(Data for this task Opens)

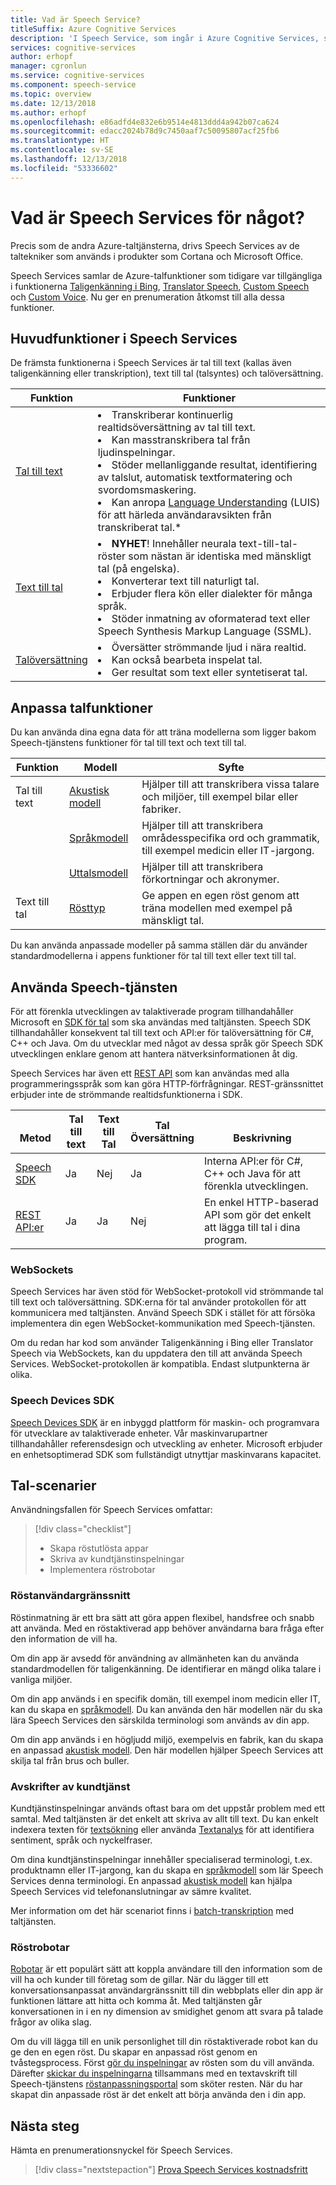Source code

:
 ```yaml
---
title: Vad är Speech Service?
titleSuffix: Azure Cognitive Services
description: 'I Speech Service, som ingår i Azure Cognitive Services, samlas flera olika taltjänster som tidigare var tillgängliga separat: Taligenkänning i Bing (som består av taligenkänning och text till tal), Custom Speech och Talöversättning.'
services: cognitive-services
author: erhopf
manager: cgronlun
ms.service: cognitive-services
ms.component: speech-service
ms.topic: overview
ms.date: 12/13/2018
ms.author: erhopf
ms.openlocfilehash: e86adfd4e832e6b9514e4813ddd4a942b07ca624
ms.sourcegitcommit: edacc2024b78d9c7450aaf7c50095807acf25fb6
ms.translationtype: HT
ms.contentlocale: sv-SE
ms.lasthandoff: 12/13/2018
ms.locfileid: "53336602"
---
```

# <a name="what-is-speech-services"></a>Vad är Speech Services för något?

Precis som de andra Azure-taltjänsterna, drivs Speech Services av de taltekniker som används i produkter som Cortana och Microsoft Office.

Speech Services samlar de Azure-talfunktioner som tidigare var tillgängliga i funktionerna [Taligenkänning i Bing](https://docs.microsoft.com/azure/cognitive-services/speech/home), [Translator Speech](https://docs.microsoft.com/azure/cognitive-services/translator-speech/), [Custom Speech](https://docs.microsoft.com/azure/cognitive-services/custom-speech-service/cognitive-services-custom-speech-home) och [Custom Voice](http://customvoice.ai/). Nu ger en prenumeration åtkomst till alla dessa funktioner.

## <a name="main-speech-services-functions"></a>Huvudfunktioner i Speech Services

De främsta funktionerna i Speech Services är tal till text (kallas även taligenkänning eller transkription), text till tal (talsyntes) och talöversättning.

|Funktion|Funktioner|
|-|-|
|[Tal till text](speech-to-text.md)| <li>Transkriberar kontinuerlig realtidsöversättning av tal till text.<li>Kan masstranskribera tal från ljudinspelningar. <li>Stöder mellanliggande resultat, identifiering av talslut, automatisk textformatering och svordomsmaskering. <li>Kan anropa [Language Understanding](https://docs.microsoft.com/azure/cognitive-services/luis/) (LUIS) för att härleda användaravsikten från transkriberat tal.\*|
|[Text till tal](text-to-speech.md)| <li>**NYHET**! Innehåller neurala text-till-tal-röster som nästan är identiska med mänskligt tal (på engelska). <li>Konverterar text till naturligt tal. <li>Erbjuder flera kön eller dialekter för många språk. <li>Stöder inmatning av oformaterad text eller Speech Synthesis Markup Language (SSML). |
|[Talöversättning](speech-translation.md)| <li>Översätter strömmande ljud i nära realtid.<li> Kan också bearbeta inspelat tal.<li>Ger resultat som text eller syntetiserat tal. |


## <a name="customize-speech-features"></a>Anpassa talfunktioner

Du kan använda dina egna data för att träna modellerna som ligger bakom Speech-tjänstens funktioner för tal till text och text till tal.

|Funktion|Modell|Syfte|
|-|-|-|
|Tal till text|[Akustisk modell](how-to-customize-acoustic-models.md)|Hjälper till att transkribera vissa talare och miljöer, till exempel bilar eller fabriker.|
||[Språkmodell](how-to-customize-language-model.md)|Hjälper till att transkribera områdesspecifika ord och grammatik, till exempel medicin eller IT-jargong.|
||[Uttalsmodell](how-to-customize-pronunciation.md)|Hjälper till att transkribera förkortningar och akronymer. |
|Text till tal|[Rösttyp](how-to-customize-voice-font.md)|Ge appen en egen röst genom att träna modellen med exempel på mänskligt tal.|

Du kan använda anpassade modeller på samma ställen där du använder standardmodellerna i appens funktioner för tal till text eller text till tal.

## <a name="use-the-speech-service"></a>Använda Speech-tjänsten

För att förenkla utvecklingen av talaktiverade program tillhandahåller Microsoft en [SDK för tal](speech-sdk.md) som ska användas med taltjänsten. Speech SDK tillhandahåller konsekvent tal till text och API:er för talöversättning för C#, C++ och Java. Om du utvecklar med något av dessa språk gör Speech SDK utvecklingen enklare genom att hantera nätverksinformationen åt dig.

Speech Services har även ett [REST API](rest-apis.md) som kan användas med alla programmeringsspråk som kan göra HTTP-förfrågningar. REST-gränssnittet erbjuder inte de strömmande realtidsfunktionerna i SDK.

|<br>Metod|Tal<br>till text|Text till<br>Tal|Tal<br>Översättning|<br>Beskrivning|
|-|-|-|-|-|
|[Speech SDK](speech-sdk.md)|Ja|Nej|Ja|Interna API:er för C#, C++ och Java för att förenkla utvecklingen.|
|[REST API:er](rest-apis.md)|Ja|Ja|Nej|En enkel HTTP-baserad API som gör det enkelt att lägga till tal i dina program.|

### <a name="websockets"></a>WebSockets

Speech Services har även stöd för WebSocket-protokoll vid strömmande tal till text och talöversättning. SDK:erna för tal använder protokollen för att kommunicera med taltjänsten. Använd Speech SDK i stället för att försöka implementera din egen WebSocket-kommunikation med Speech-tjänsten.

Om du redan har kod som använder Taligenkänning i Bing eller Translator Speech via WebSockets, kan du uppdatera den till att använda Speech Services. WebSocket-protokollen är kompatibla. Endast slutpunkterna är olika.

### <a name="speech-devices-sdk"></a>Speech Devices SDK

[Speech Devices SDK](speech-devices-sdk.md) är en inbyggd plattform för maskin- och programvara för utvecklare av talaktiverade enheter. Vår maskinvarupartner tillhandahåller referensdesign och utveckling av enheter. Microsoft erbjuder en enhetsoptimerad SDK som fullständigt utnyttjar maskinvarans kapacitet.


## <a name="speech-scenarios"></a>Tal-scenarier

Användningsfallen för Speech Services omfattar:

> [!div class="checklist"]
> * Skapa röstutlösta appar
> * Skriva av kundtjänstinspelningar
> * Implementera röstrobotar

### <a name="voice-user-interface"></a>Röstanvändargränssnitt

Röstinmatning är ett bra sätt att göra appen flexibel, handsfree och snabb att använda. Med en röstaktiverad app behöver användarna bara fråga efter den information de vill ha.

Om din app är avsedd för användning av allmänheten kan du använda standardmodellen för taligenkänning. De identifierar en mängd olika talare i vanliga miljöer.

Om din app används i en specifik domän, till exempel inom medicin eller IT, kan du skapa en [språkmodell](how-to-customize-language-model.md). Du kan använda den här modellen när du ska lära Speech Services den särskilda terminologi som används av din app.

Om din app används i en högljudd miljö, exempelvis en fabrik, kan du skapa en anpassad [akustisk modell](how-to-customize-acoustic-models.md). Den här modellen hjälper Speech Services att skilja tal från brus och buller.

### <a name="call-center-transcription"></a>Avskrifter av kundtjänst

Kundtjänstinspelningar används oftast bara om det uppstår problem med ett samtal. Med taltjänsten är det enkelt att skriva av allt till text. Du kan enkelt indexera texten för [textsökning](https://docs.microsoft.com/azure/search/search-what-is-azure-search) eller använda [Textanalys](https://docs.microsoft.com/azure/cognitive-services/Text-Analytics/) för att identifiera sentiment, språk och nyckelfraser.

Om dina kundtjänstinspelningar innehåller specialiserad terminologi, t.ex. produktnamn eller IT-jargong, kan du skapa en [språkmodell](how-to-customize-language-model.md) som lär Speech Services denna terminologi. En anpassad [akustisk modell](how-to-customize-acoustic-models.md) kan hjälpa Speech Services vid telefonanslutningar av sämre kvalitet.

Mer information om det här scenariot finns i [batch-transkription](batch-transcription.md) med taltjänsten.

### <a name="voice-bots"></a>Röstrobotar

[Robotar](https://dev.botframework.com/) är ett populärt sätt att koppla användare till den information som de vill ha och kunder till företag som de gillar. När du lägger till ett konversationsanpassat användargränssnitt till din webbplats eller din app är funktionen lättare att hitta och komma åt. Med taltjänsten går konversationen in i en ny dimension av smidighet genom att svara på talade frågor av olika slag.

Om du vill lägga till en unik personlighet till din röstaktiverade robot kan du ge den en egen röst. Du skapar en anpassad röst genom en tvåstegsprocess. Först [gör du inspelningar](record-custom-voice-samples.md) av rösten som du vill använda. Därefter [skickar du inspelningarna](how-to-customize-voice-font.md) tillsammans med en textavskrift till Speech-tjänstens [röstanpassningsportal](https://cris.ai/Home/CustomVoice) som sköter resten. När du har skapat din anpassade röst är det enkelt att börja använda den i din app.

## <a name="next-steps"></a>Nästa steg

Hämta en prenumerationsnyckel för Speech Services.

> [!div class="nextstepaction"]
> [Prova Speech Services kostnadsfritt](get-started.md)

(Data for this task Closes)

§ **What to produce**: Would you copy out exactly the lines from the one holding "Om du vill lägga" through the end of the entries above, both ends included?

§ **Completed task**:
Om du vill lägga till en unik personlighet till din röstaktiverade robot kan du ge den en egen röst. Du skapar en anpassad röst genom en tvåstegsprocess. Först [gör du inspelningar](record-custom-voice-samples.md) av rösten som du vill använda. Därefter [skickar du inspelningarna](how-to-customize-voice-font.md) tillsammans med en textavskrift till Speech-tjänstens [röstanpassningsportal](https://cris.ai/Home/CustomVoice) som sköter resten. När du har skapat din anpassade röst är det enkelt att börja använda den i din app.

## <a name="next-steps"></a>Nästa steg

Hämta en prenumerationsnyckel för Speech Services.

> [!div class="nextstepaction"]
> [Prova Speech Services kostnadsfritt](get-started.md)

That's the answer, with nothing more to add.